Before-and-after object states:

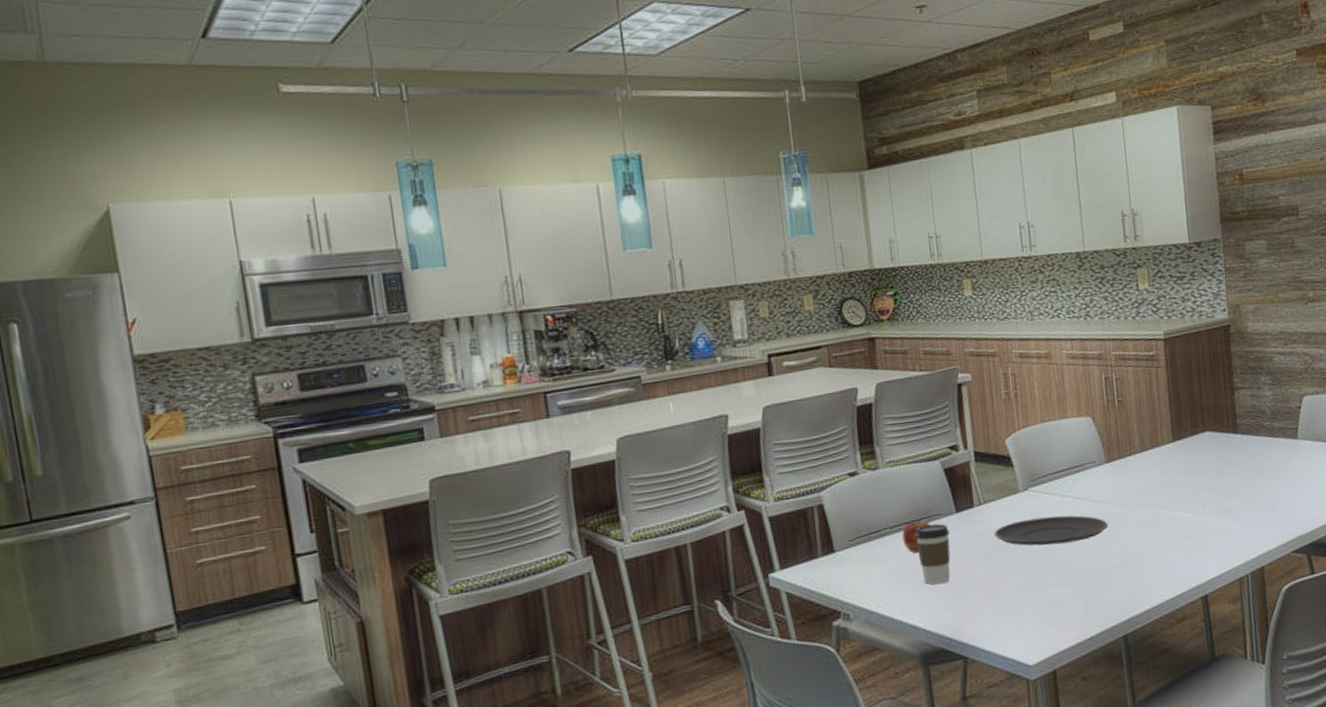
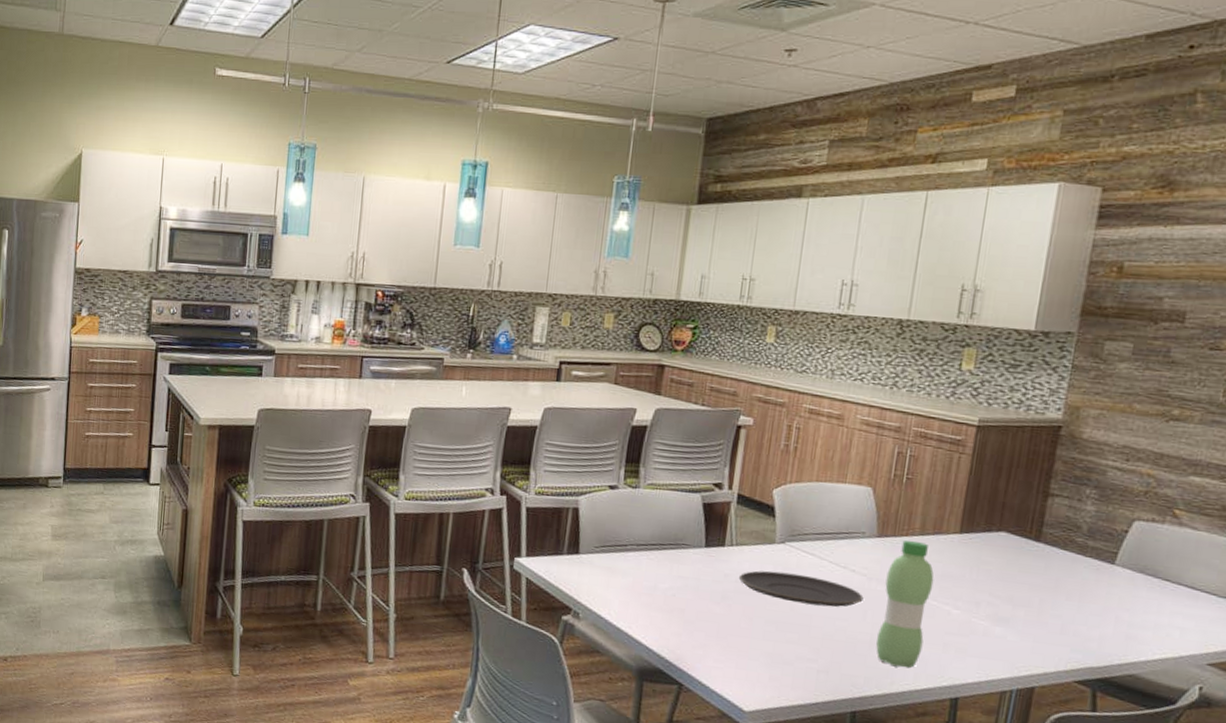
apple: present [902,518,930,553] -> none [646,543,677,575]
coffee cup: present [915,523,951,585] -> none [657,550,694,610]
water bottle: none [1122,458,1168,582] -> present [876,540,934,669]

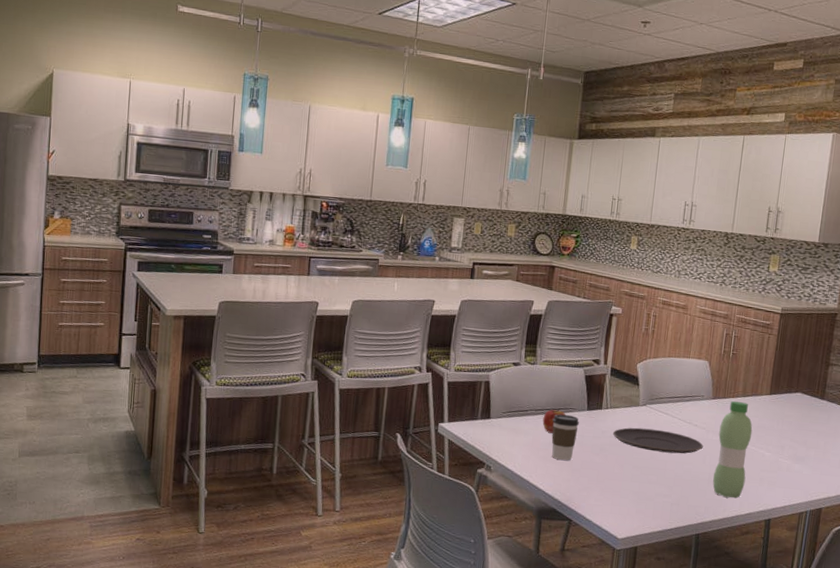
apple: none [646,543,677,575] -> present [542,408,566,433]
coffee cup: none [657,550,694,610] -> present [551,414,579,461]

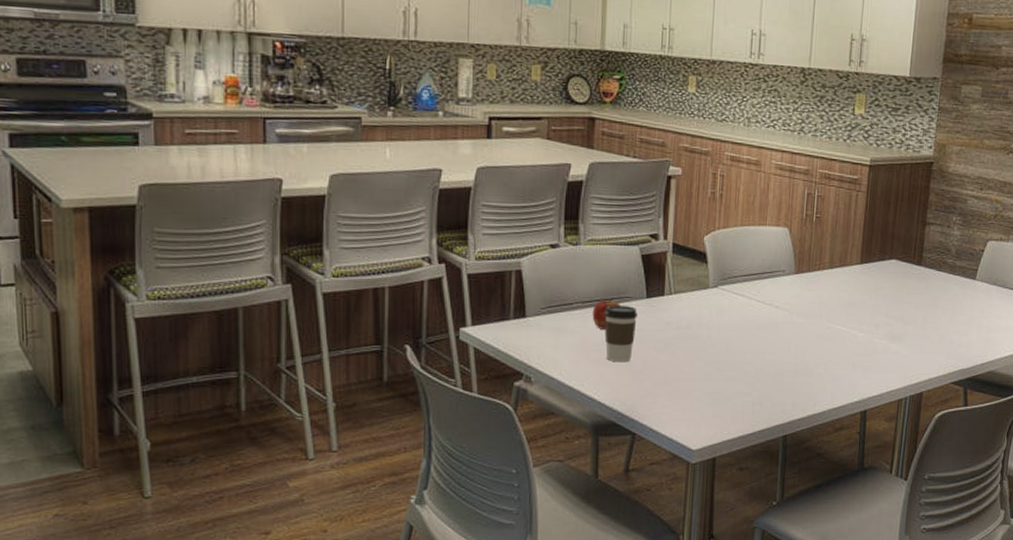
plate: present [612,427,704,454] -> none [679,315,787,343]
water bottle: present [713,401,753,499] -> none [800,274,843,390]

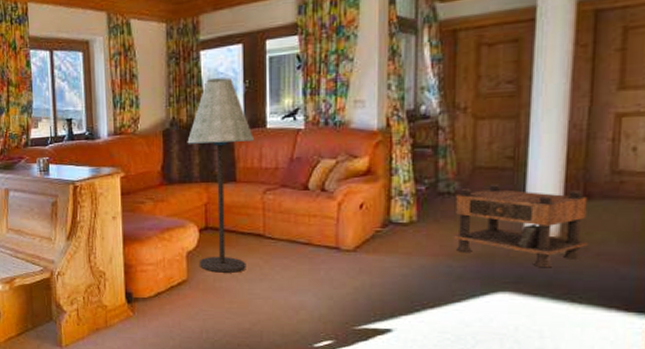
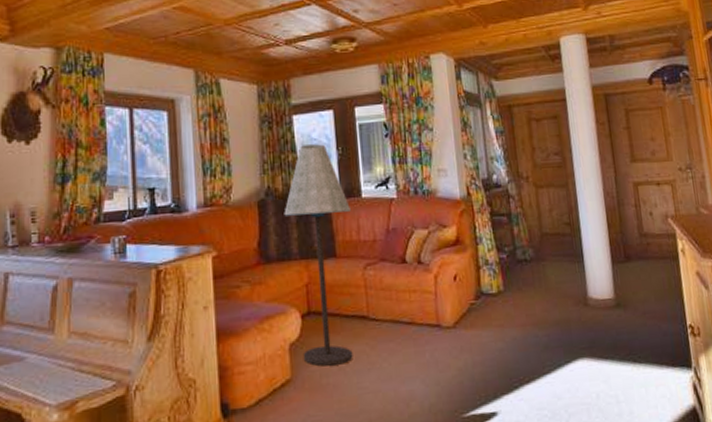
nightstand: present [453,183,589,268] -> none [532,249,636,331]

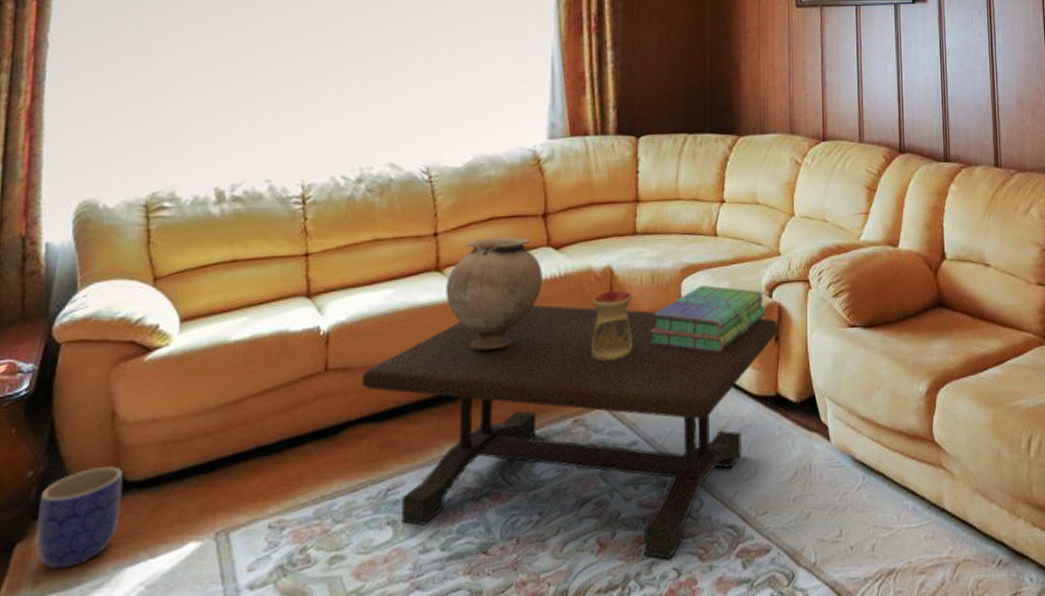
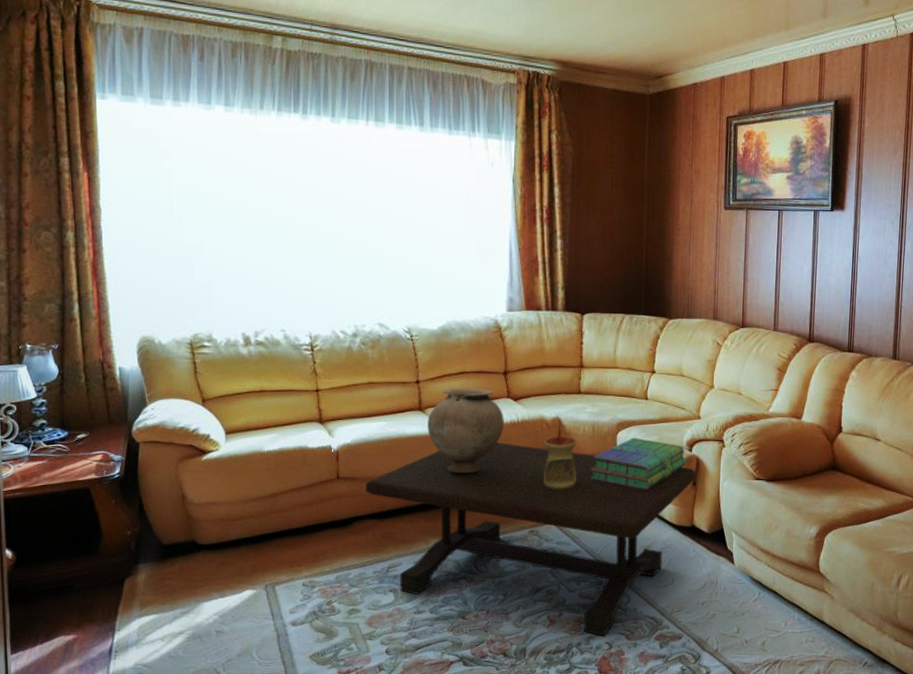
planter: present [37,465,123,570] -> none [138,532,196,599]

• WHAT IS REQUIRED
All lines above holding the word "apple" make up the answer; copy each one.

• RESPONSE
apple: present [902,518,930,553] -> none [646,543,677,575]
apple: none [646,543,677,575] -> present [542,408,566,433]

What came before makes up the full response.